Consular officials abroad are no longer the gatekeepers that they were in the past. Some foreigners still obtain immigrant visas abroad, but increasingly they are already in the country when they are recognized as immigrants. In the US in FY19, over 55 percent of the immigrant visas granted went to persons already in the US, including 80 percent of the employment-based immigrant visas.
55% of all immigrants, and 80% of employment-based immigrants, were in the US when they received immigrant visas in FY19
|Type and class of Admission||Total||Adjustments of status||New arrivals|
|Total, all immigrants||1,031,765||572,513||459,252|
|Type and class of Admission||Total||Adjustments of status||New arrivals|
|First: Priority workers||39,471||37,229||2,242|
|Aliens with extraordinary ability, new arrivals (E11)||614||-||614|
|Aliens with extraordinary ability, adjustments (E16)||3,439||3,439||-|
|Outstanding professors or researchers, new arrivals (E12)||17||-||17|
|Outstanding professors or researchers, adjustments (E17)||1,965||1,965||-|
|Multinational executives or managers, new arrivals (E13)||142||-||142|
|Multinational executives or managers, adjustments (E18)||9,497||9,497||-|
|Spouses of E11, E12, E13, E16, E17, or E18, new arrivals (E14)||621||-||621|
|Spouses of E11, E12, E13, E16, E17, or E18, adjustments (E19)||11,798||11,798||-|
|Children of E11, E12, E13, E16, E17, or E18, new arrivals (E15)||848||-||848|
|Children of E11, E12, E13, E16, E17, or E18, adjustments (E10)||10,530||10,530||-|
|Second: Professionals with advanced degrees or aliens of exceptional ability||39,506||36,072||3,434|
|Professionals holding advanced degrees, new arrivals (E21)||1,244||-||1,244|
|Professionals holding advanced degrees, adjustments (E26)||18,590||18,590||-|
|Soviet scientists, adjustments (ES6)||D||D||-|
|Spouses of E21 or E26, new arrivals (E22)||943||-||943|
|Spouses of E21 or E26, adjustments (E27)||11,630||11,630||-|
|Children of E21 or E26, new arrivals (E23)||1,247||-||1,247|
|Children of E21 or E26, adjustments (E28)||D||D||-|
|Third: Skilled workers, professionals, and needed unskilled workers||41,787||28,248||13,539|
|Skilled workers, new arrivals (E31)||4,320||-||4,320|
The fact that most immigrant visas go to foreigners already in the country means that immigration gatekeepers are shifting from consular officials adjudicating immigrant visas abroad to employers and universities in the destination countries who select guest workers and students, some of whom later adjust status and become immigrants.
The fact that immigrants are already in the country changes their impacts.
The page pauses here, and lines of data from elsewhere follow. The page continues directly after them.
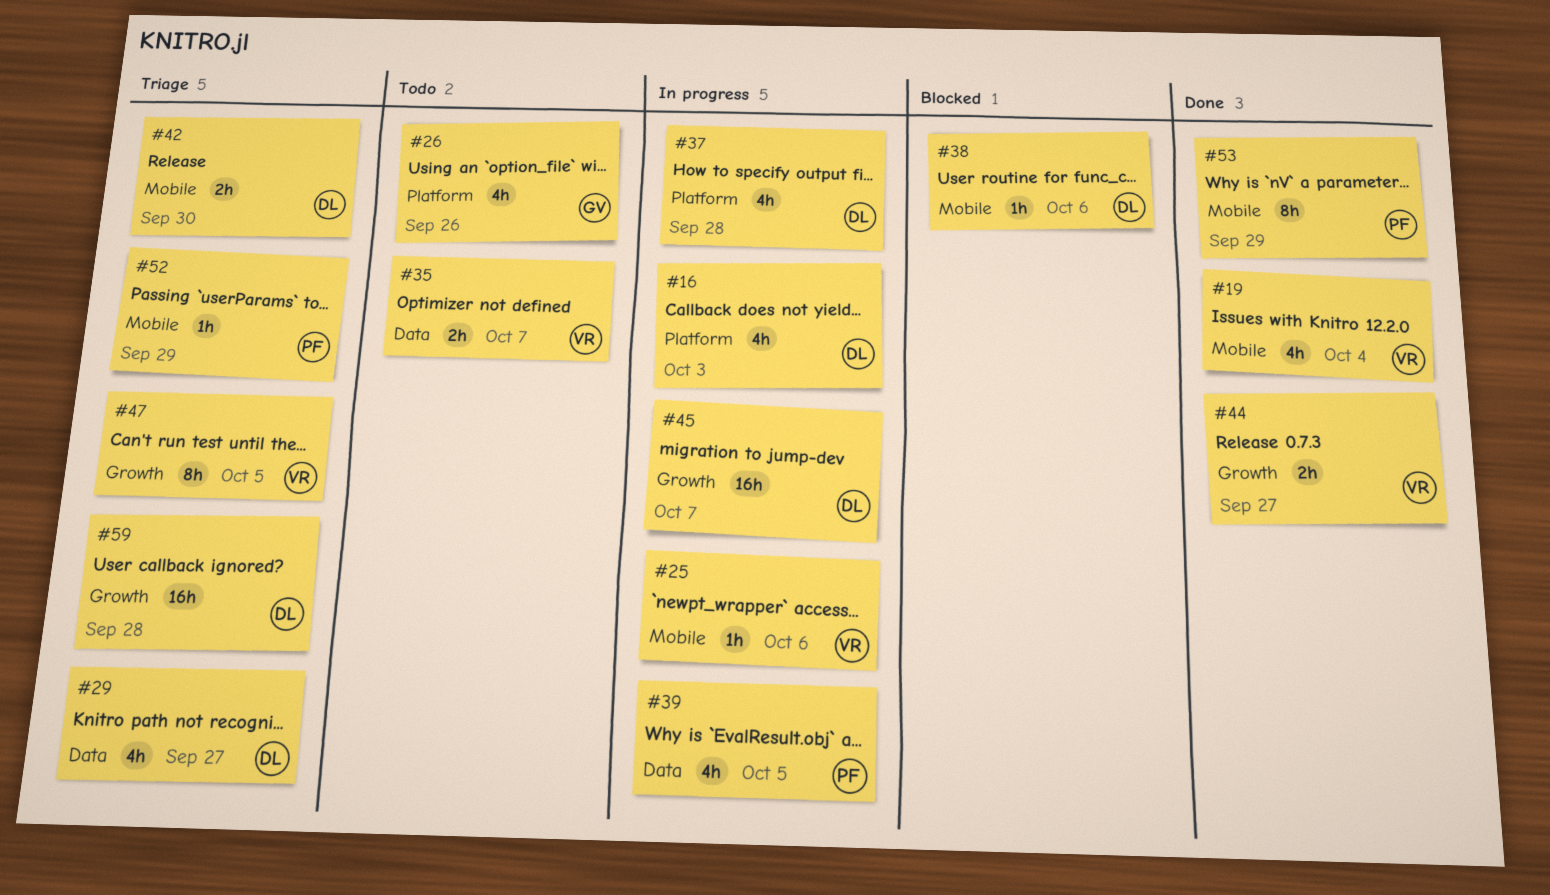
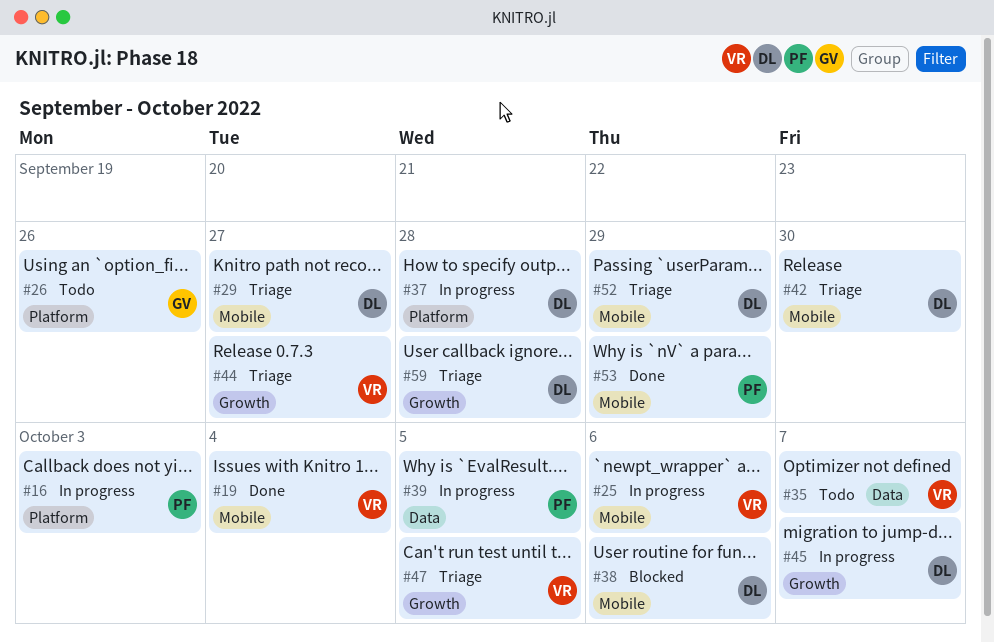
#16, owner: DL -> PF
#29, label: Data -> Mobile
#44, status: Done -> Triage
#52, owner: PF -> DL

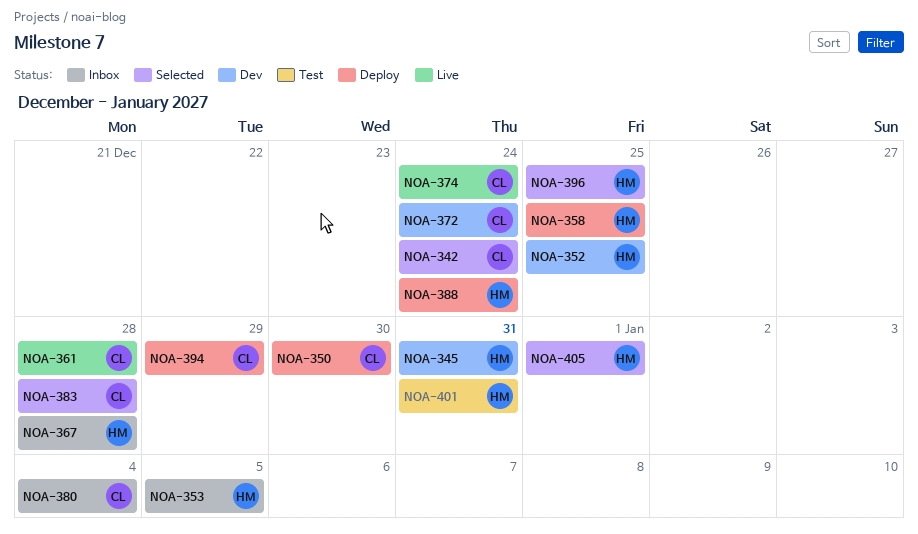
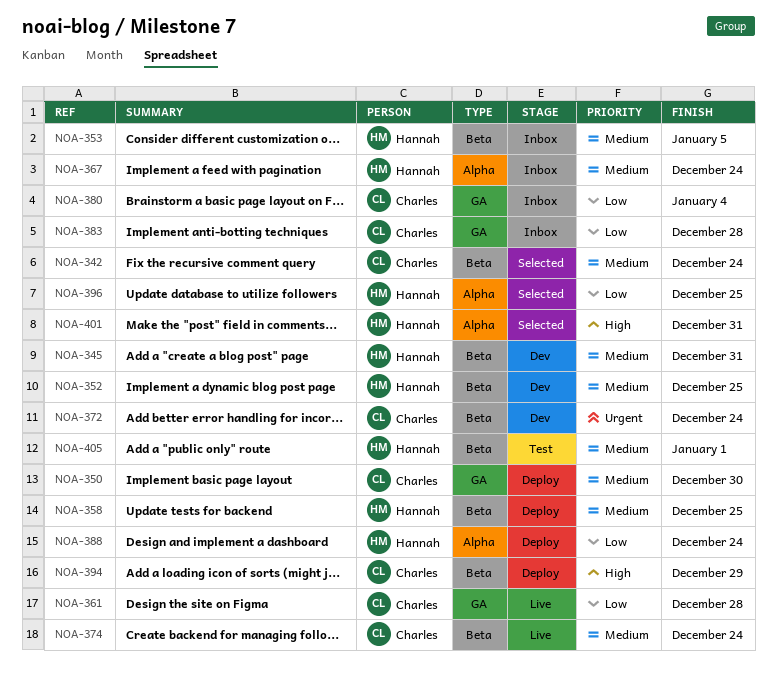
NOA-367, due: Dec 28 -> Dec 24
NOA-383, status: Selected -> Inbox
NOA-401, status: Test -> Selected
NOA-405, status: Selected -> Test

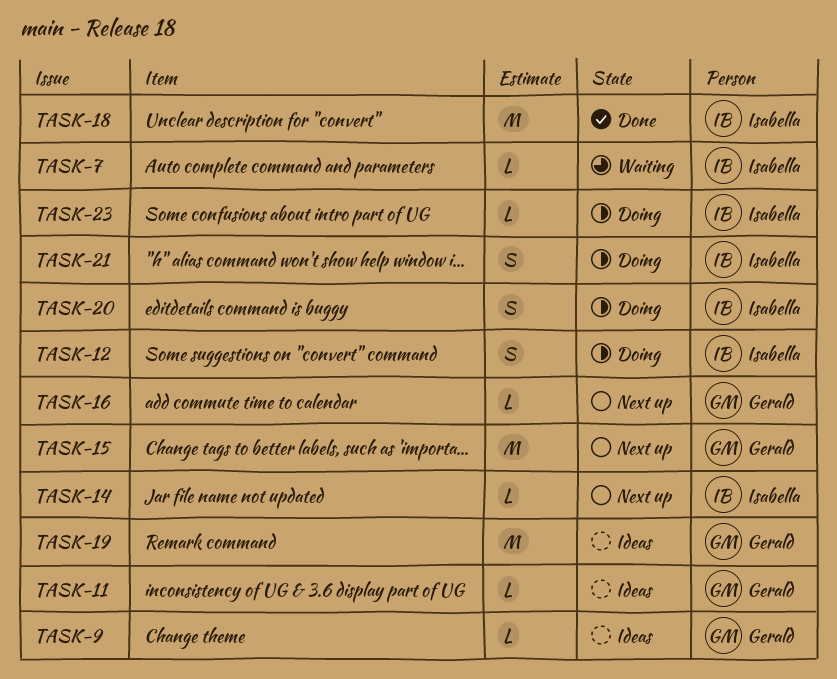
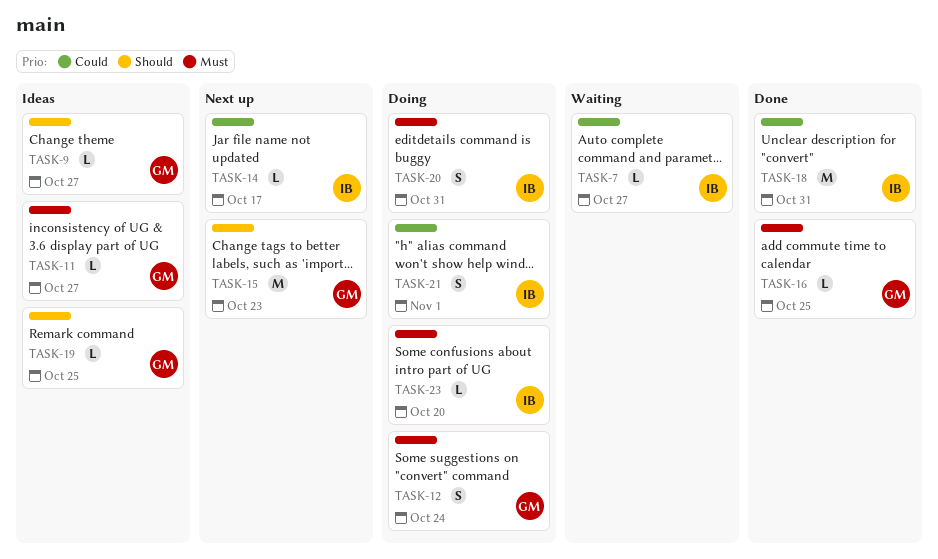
TASK-12, owner: Isabella -> Gerald
TASK-16, status: Next up -> Done
TASK-19, estimate: M -> L

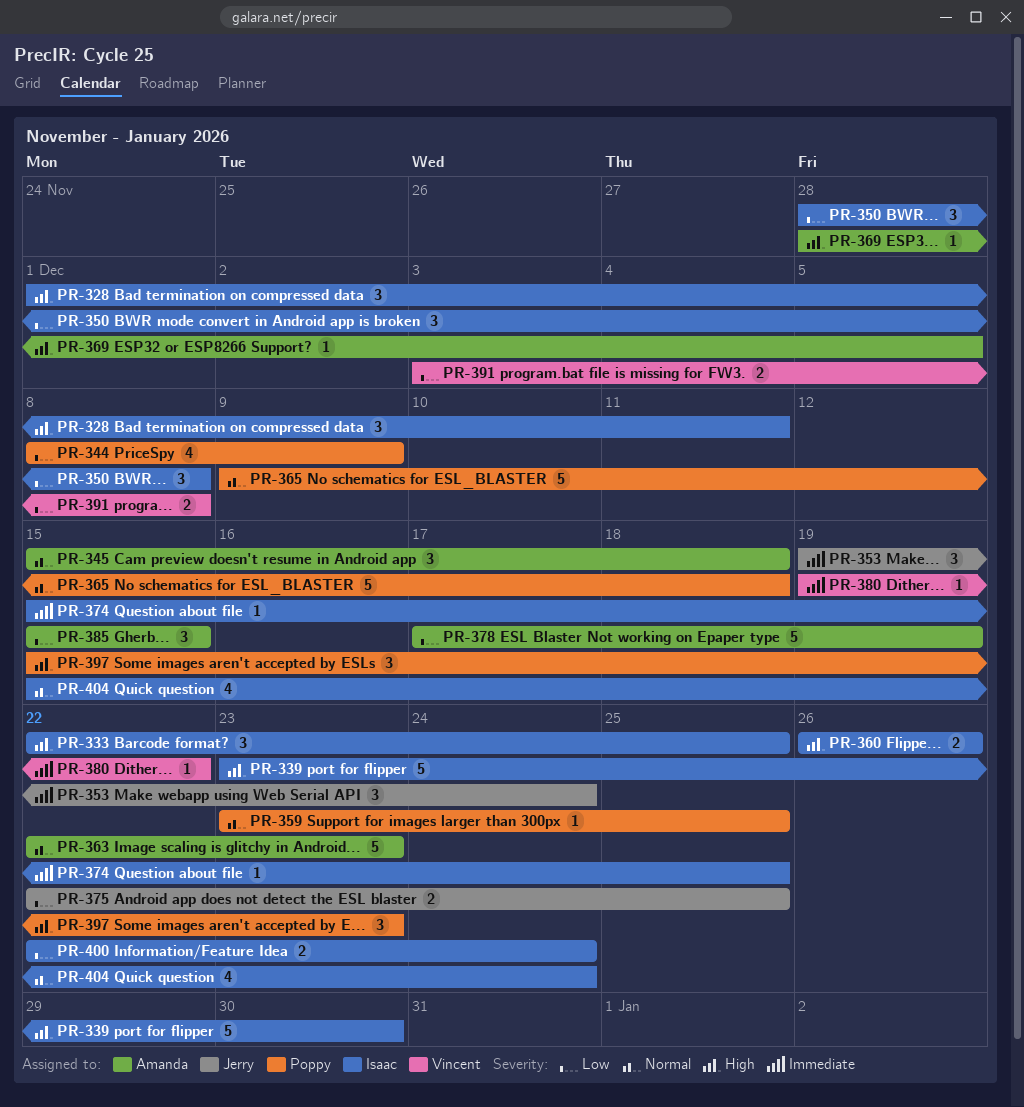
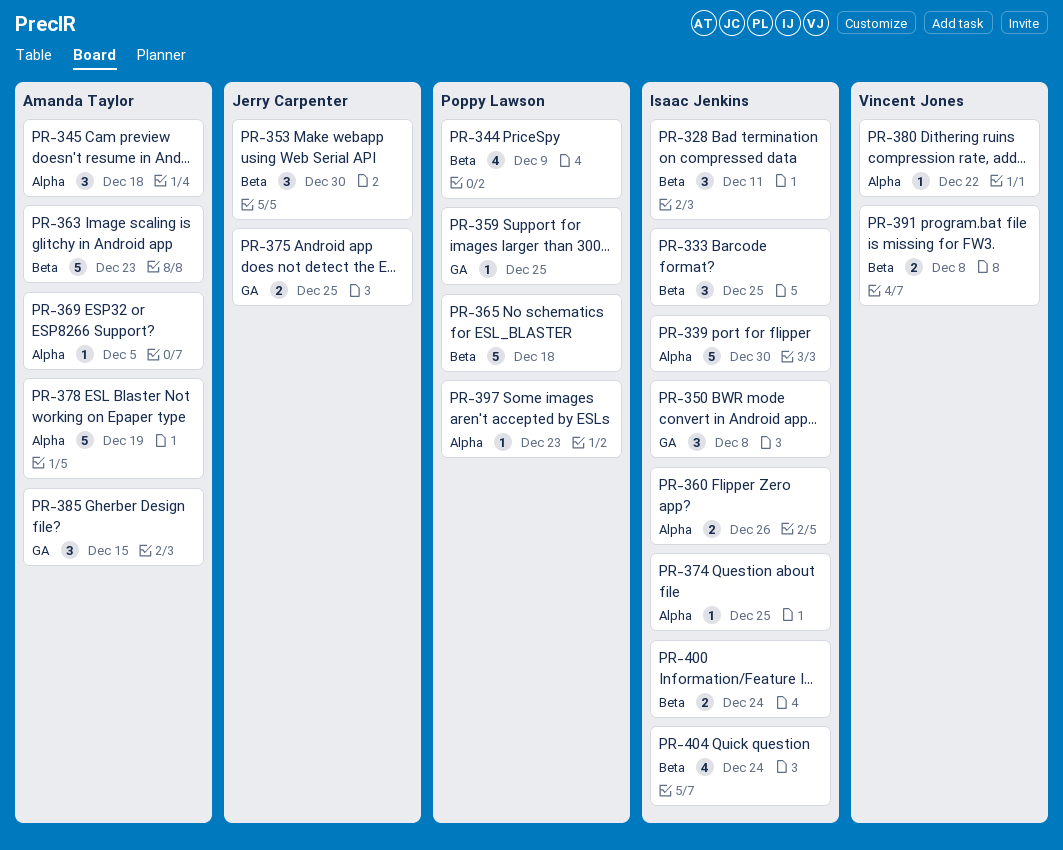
PR-353, due: Dec 24 -> Dec 30
PR-397, estimate: 3 -> 1

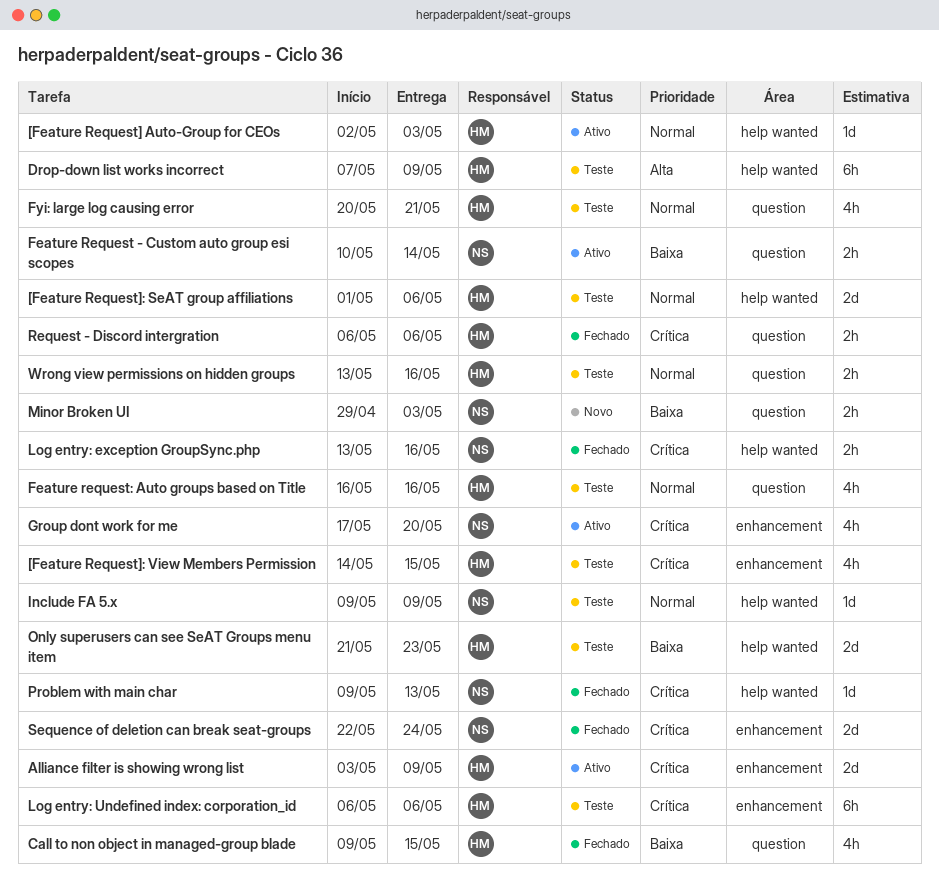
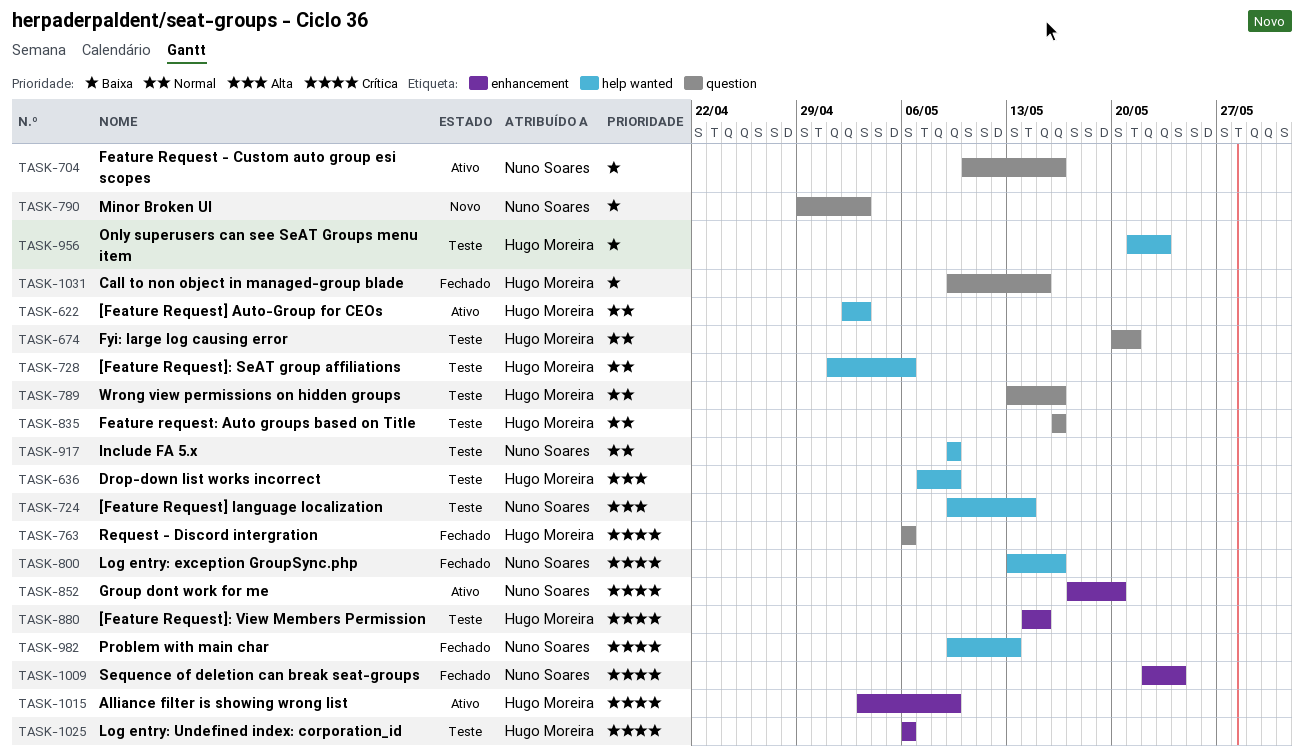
[Feature Request] language localization: none -> present
Feature Request - Custom auto group esi scopes, due: May 14 -> May 16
Many foreigners have been in the destination country for five or 10 years before becoming immigrants. Increasingly, immigrant visas are the “prize” for foreigners who satisfy their employers as guest workers or pay tuition and complete a program of study that can lead to several years of optional practical training followed by more years as a guest worker and finally an immigrant visa.